Meskipun saya akhirnya sudah tidak mengenyam
bangku pendidikan formal di universitas, tapi masalah kualitas dan kuantitas skripsi masih jadi pertanyaan
yang menyentil bagi saya. Jelas saya mengalaminya. Jelas pula bukan hanya saya
sendiri yang mengalaminya.
Skripsi saya terdiri dari 85 halaman, sampai daftar
pustaka. Jika lembar data pribadi
dan lembar ucapan terima kasih turut dihitung, skripsi ini berakhir di halaman
93. Bukan jumlah yang banyak bagi kebiasaan jurusan saya.
Saya bisa mengatakan demikian karena sejauh yang saya tahu, masih ada dosen
yang menuntut lembaran yang lebih banyak dalam skripsi tersebut.
Waktu itu saya pernah diberitahu, “Ini masih
bisa lebih tebal lagi.” Kontan saya kaget dengan pernyataan itu. Saya tidak
menyangka ternyata bukan mahasiswa yang menuntut tebal atau tipisnya skripsi
yang ia kerjakan, melainkan dosen
yang membimbingnya. Dan setelah saya bercakap-cakap dengan
para kawan, jadilah dosen itu menjadi para dosen. Pantas saja mahasiswa saling
membandingkan tebal-tipisnya skripsi dengan kawan-kawannya lain, toh dosen pula
yang memulai menanyakan kenapa sebuah skripsi harus tipis kalau bisa dibuat
tebal.
Kemudian, seorang junior yang menceritakan
masalah yang sama kepada saya. Skripsinya sudah lebih dari cukup, sudah
melewati batas halaman yang ditentukan dalam penulisan skripsi. Tapi nyatanya tidak cukup tebal di mata dosen
yang bersangkutan. Bukan dosen pembimbinganya yang berkomentar, melainkan dosen
lain yang tidak satu penjurusan dengannya. Menurut saya tidak adil
membandingkan ketebalan skripsi dengan penjurusan yang berbeda. Objek
pembahasan jelas berbeda, referensi, sumber data, dan lampiran jelas akan
membedakan ketebalan skripsi. Tapi, lepas dari itu apakah wajar kalimat yang
menanyakan ketebalan skripsi itu keluar dari mulut seorang pendidik yang kami
hormati?
Saya suka jurusan saya. Saya juga menghormati
para dosen di jurusan saya. Tapi ada kalanya, banyak hal yang begitu
bertentangan dengan pemikiran saya. Salah satunya masalah tebal-tipis skripsi
ini.
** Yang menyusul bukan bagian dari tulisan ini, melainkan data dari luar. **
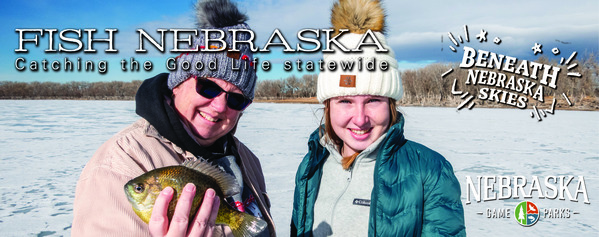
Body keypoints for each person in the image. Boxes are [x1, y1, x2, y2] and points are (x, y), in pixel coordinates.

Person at [71, 0, 275, 236]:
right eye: (208, 87)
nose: (219, 106)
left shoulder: (248, 161)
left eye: (236, 99)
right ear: (177, 83)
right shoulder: (120, 165)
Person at [290, 0, 465, 236]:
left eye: (373, 100)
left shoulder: (431, 172)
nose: (360, 119)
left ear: (390, 103)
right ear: (328, 106)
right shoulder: (311, 167)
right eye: (345, 101)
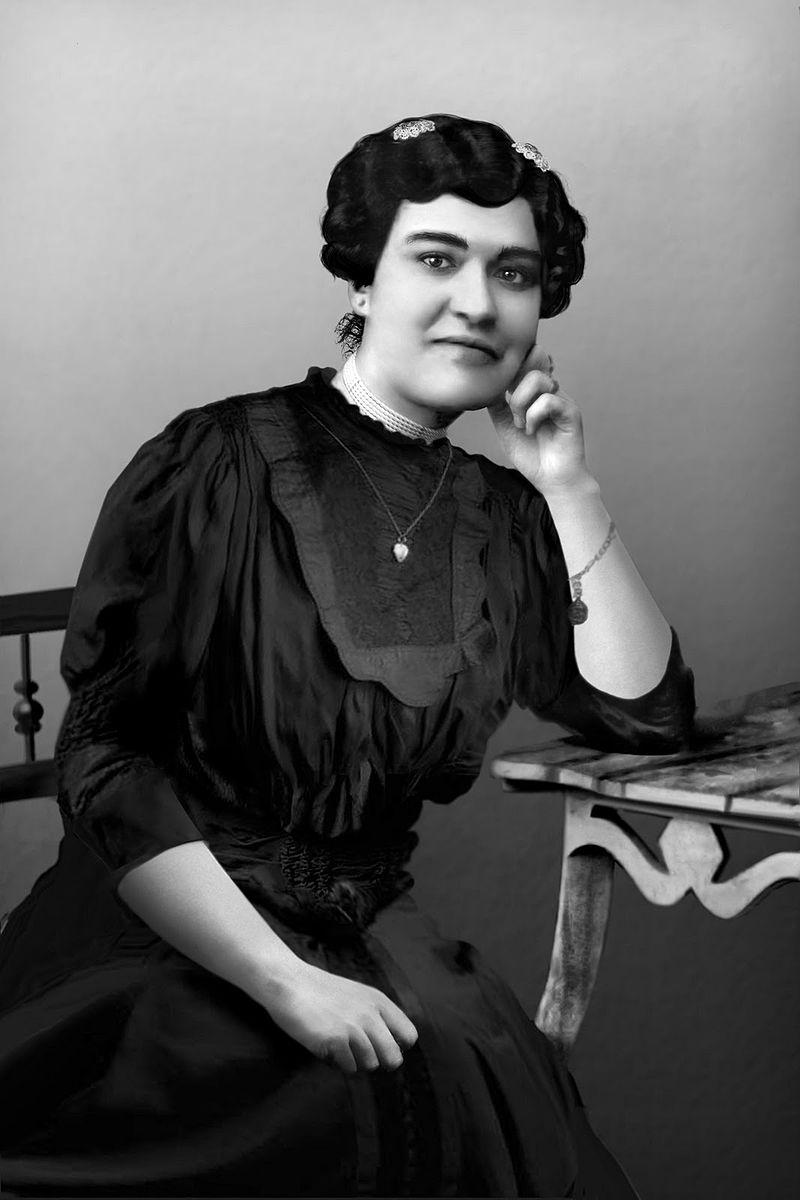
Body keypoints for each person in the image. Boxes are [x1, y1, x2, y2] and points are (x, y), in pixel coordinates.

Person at [0, 113, 695, 1198]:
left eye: (512, 272)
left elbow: (643, 714)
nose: (479, 302)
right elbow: (107, 760)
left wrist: (566, 484)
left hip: (370, 930)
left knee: (463, 1097)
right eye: (437, 259)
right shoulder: (216, 462)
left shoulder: (505, 514)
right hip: (168, 931)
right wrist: (281, 980)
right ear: (364, 280)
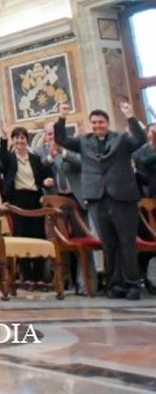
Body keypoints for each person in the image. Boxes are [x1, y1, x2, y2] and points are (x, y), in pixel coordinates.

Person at [55, 102, 147, 299]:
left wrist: (130, 116)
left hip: (122, 198)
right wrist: (62, 117)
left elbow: (140, 139)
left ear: (107, 123)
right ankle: (115, 285)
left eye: (101, 122)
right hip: (97, 198)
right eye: (94, 123)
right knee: (109, 244)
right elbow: (60, 138)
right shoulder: (83, 141)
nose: (97, 125)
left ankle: (132, 285)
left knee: (126, 242)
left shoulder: (121, 139)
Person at [0, 126, 55, 283]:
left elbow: (44, 174)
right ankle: (27, 276)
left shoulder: (34, 159)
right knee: (21, 236)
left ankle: (38, 276)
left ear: (26, 140)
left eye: (22, 138)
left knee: (38, 235)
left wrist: (47, 181)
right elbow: (1, 157)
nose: (19, 141)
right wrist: (3, 137)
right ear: (13, 140)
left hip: (35, 199)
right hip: (17, 199)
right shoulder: (9, 158)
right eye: (16, 138)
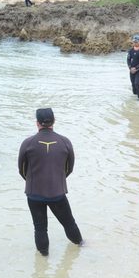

Saya cukup mampu menjawab ketika dosen mempertanyakan ketipisan skripsi
saya, “Saya udah ngga bisa ngarang lagi, Pak.” Jawaban yang kasar memang, tapi
itu reaksi paling jujur yang bisa saya keluarkan.
Saya sadar bahwa kualitas skripsi saya sendiri
masih jauh dari sempurna. Skripsi saya masih bisa dikembangkan dan diperbaiki.
Namun, 85
halaman itu adalah jerih payah saya yang sudah saya kerjakan kurang lebih
setahun lima bulan. Begitu juga skripsi teman-teman saya yang lain, yang
menurut dosen masih bisa lebih tebal lagi. Itu adalah jerih usaha yang bisa
kami kerjakan. Tidak heran jawaban, “Udah mentok” pun bisa keluar dari mulut
kami, karena memang bukan masalah tebalnya skripsi yang kami pikirkan, namun
bagaimana menjadikan skripsi itu selesai.
Semoga saja tidak akan ada lagi pertanyaan
ataupun pernyataan tentang tebal-tipisnya skripsi dari mulut seorang dosen.
Jangan menjadikan pandangan bahwa skripsi itu harus tebal. Toh, jika tebal dan
isinya tidak berkualitas sama saja bukan? Terlebih, apakah nanti skripsi yang
tebal itu akan dibaca sampai selesai?